However, the analysts caution that escalating geopolitical tensions, particularly between the U.S. and China, may impact the semiconductor supply chain. In 2023, over 30% of South Korea’s chip exports were directed to China and Hong Kong, with a similar percentage exported to the U.S. Should tensions intensify and the U.S. impose further trade restrictions on advanced chips exported to China, it could severely affect Korea’s memory semiconductor exports.

South Korean manufacturers rely on China for certain components and equipment essential for chip production. Disruptions in supply due to geopolitical conflicts could hinder the ability of South Korean companies to procure the necessary tools for chip fabrication.
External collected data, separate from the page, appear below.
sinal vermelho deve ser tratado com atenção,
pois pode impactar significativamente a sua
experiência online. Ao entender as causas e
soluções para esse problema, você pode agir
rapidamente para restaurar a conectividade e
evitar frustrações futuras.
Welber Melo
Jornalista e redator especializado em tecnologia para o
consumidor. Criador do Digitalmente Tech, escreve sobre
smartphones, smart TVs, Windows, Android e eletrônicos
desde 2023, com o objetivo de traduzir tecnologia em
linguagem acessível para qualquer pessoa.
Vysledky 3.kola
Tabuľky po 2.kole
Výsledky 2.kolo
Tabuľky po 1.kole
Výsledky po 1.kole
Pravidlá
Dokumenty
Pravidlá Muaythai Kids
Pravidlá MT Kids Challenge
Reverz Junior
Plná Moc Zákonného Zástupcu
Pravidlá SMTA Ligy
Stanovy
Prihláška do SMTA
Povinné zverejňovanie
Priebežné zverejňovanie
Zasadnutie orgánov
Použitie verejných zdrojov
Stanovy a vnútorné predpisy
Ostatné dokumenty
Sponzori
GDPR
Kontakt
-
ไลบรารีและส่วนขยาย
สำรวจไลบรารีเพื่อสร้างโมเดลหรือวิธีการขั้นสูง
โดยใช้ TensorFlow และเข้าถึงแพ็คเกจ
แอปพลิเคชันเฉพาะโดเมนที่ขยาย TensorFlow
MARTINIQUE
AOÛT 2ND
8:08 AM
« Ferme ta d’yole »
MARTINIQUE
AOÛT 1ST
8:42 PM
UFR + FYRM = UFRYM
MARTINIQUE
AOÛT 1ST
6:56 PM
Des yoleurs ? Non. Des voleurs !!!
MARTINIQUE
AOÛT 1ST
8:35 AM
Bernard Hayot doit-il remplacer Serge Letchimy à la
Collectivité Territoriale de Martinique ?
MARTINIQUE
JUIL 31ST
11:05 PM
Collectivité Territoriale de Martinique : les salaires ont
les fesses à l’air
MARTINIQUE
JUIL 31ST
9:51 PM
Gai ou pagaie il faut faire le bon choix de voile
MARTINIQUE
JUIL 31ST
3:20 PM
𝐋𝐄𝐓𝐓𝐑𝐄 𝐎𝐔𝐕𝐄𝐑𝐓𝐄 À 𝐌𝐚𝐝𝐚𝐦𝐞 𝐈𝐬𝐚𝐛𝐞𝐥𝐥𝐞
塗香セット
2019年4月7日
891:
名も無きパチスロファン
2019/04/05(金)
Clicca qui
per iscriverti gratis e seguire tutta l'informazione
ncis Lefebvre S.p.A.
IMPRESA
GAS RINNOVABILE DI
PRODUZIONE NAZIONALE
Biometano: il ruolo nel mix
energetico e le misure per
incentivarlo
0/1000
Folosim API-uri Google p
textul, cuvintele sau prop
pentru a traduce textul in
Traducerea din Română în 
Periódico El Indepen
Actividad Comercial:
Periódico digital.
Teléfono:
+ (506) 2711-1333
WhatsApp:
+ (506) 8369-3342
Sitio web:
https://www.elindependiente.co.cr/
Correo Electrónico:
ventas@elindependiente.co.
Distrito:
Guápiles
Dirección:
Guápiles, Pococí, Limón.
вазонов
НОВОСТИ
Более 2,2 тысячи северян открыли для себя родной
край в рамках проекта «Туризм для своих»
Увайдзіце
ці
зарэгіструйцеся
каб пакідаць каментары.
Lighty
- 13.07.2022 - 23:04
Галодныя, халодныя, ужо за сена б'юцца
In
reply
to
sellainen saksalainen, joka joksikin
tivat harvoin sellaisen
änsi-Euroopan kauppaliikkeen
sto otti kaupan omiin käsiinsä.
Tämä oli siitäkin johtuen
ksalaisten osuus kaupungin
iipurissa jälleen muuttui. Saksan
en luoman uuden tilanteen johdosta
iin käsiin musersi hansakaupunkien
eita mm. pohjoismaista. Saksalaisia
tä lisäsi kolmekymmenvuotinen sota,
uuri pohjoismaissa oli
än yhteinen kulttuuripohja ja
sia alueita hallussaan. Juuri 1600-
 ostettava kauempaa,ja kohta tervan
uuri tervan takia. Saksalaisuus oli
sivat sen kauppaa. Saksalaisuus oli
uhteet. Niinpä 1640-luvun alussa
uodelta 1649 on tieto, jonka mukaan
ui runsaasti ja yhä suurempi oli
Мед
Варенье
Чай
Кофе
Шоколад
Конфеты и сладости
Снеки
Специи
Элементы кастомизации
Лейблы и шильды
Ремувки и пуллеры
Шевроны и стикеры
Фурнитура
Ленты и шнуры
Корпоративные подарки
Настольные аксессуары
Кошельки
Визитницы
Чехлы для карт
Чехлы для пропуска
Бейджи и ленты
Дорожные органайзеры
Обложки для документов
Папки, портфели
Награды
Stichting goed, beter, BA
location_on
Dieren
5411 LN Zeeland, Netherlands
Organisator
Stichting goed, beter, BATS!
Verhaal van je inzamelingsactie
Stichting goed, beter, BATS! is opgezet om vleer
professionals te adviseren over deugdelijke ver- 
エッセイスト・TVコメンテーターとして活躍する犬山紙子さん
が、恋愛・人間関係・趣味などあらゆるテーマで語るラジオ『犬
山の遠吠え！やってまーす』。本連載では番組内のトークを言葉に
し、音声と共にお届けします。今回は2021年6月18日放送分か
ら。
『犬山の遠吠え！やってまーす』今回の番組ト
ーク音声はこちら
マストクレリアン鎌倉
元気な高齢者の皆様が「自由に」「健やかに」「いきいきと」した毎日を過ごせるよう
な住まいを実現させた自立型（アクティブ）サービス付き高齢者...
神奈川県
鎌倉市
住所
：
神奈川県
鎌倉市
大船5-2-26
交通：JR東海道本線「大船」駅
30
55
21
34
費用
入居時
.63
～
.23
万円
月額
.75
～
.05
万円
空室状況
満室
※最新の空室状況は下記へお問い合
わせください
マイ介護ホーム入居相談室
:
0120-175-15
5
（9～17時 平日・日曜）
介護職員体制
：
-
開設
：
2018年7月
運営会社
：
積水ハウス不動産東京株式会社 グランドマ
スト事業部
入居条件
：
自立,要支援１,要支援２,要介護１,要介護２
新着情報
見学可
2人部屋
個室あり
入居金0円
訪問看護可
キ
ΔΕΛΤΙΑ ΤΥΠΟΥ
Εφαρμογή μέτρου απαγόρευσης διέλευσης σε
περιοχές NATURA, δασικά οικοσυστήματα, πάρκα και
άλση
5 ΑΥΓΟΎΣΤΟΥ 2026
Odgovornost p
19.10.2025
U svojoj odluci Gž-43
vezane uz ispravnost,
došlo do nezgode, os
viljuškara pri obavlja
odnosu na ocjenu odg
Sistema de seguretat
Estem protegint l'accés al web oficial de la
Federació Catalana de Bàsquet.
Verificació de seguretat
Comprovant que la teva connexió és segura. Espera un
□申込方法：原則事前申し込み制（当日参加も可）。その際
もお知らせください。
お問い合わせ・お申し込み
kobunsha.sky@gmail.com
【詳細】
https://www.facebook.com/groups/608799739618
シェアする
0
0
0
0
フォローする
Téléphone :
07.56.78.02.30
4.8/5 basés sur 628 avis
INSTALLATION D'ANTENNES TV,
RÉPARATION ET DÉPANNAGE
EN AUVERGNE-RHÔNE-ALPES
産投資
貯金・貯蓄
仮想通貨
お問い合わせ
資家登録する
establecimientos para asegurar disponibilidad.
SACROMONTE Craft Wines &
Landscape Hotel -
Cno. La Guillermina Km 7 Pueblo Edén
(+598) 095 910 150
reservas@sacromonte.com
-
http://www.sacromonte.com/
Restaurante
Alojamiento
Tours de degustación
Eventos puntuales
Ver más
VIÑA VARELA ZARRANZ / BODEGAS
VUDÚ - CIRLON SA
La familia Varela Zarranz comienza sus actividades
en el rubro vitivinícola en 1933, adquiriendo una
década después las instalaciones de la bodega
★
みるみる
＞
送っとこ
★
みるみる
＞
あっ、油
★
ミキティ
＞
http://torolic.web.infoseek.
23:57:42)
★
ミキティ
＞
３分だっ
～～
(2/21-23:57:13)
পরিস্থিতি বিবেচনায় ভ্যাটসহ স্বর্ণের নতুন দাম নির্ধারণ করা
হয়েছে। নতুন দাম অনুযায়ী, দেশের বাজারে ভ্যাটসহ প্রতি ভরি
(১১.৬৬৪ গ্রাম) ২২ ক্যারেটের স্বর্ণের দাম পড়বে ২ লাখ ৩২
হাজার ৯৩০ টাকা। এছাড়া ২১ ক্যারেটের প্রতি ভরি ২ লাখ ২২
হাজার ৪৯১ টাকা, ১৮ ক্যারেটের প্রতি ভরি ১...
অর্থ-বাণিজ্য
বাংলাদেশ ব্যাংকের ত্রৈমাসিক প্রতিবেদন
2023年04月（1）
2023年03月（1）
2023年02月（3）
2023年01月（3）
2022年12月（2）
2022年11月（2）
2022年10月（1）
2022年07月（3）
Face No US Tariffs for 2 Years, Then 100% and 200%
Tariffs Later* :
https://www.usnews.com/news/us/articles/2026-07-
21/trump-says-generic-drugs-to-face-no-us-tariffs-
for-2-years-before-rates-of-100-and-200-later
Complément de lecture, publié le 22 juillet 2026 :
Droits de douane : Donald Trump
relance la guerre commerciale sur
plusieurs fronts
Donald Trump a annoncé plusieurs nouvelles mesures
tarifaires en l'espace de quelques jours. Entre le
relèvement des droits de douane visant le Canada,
Additionally, the U.S. has reportedly urged South Korea to limit its exports of equipment and technology used in producing memory chips and advanced logic chips, specifically those more sophisticated than 14-nanometer processes and DRAM memory chips exceeding 18-nanometer technology. South Korean officials are contemplating this request, considering the potential impact on major firms like Samsung and SK Hynix, which have significant operations in China, their largest trading partner.

Furthermore, the Biden administration is contemplating implementing an export control strategy known as the foreign direct product rule aimed at allies that continue to supply chipmaking tools to China. This regulation would prevent the export of any goods manufactured with a specific percentage of U.S. intellectual property components to any country.